Collected data:
━━━━

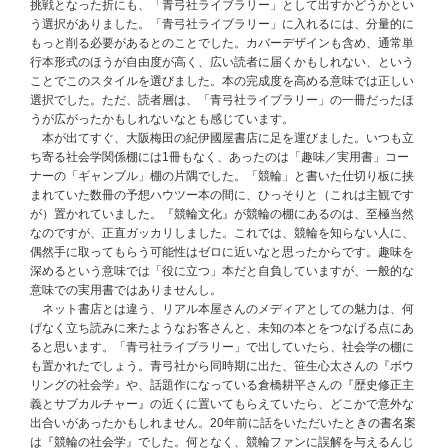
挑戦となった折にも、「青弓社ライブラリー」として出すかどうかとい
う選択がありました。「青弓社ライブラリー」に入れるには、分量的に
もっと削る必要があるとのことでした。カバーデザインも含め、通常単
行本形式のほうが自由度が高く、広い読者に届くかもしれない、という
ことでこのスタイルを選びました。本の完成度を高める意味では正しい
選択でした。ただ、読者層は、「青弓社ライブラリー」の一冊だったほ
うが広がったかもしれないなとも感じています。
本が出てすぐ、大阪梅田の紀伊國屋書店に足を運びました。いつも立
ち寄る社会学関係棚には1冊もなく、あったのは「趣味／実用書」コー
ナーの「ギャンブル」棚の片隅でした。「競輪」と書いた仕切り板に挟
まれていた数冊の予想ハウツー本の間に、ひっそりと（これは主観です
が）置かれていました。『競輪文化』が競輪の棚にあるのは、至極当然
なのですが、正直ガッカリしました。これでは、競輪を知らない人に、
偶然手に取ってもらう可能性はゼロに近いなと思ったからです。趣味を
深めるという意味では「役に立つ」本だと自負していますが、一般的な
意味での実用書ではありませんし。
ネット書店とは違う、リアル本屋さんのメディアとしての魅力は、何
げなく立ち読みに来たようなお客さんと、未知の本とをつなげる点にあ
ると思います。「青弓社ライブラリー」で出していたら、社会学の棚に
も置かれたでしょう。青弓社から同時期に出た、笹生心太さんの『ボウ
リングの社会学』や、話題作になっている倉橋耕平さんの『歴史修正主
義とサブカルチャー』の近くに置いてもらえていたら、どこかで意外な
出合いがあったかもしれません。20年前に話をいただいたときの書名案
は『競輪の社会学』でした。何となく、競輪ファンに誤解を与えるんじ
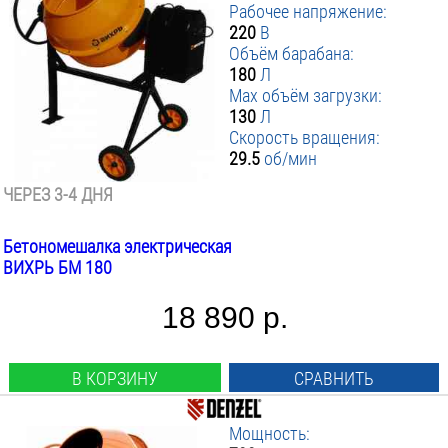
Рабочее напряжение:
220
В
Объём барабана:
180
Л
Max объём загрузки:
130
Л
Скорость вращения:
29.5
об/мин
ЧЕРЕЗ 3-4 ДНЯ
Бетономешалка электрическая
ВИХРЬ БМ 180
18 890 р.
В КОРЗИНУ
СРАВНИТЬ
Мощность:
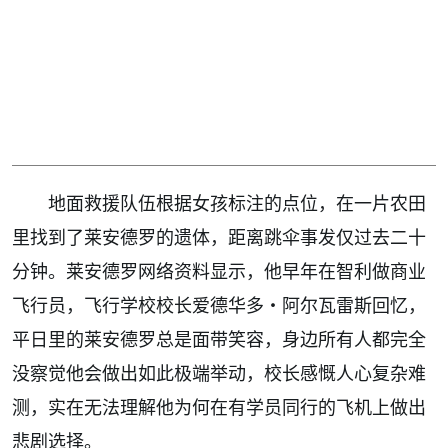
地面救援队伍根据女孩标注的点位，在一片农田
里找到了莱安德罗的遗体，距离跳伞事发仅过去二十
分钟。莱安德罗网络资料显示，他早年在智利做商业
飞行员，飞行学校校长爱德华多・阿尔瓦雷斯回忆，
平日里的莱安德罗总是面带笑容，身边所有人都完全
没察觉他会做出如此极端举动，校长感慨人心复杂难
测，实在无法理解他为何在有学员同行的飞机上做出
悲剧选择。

━━━━

### EXERCISE:
Return word for word the line bearing "偶然手に取ってもらう可能性はゼロに近いなと思ったからです。趣味を" and every later line of the entries, but none of the pictures.

### TASK OUTPUT:
偶然手に取ってもらう可能性はゼロに近いなと思ったからです。趣味を
深めるという意味では「役に立つ」本だと自負していますが、一般的な
意味での実用書ではありませんし。
ネット書店とは違う、リアル本屋さんのメディアとしての魅力は、何
げなく立ち読みに来たようなお客さんと、未知の本とをつなげる点にあ
ると思います。「青弓社ライブラリー」で出していたら、社会学の棚に
も置かれたでしょう。青弓社から同時期に出た、笹生心太さんの『ボウ
リングの社会学』や、話題作になっている倉橋耕平さんの『歴史修正主
義とサブカルチャー』の近くに置いてもらえていたら、どこかで意外な
出合いがあったかもしれません。20年前に話をいただいたときの書名案
は『競輪の社会学』でした。何となく、競輪ファンに誤解を与えるんじ
Рабочее напряжение:
220
В
Объём барабана:
180
Л
Max объём загрузки:
130
Л
Скорость вращения:
29.5
об/мин
ЧЕРЕЗ 3-4 ДНЯ
Бетономешалка электрическая
ВИХРЬ БМ 180
18 890 р.
В КОРЗИНУ
СРАВНИТЬ
Мощность:
地面救援队伍根据女孩标注的点位，在一片农田
里找到了莱安德罗的遗体，距离跳伞事发仅过去二十
分钟。莱安德罗网络资料显示，他早年在智利做商业
飞行员，飞行学校校长爱德华多・阿尔瓦雷斯回忆，
平日里的莱安德罗总是面带笑容，身边所有人都完全
没察觉他会做出如此极端举动，校长感慨人心复杂难
测，实在无法理解他为何在有学员同行的飞机上做出
悲剧选择。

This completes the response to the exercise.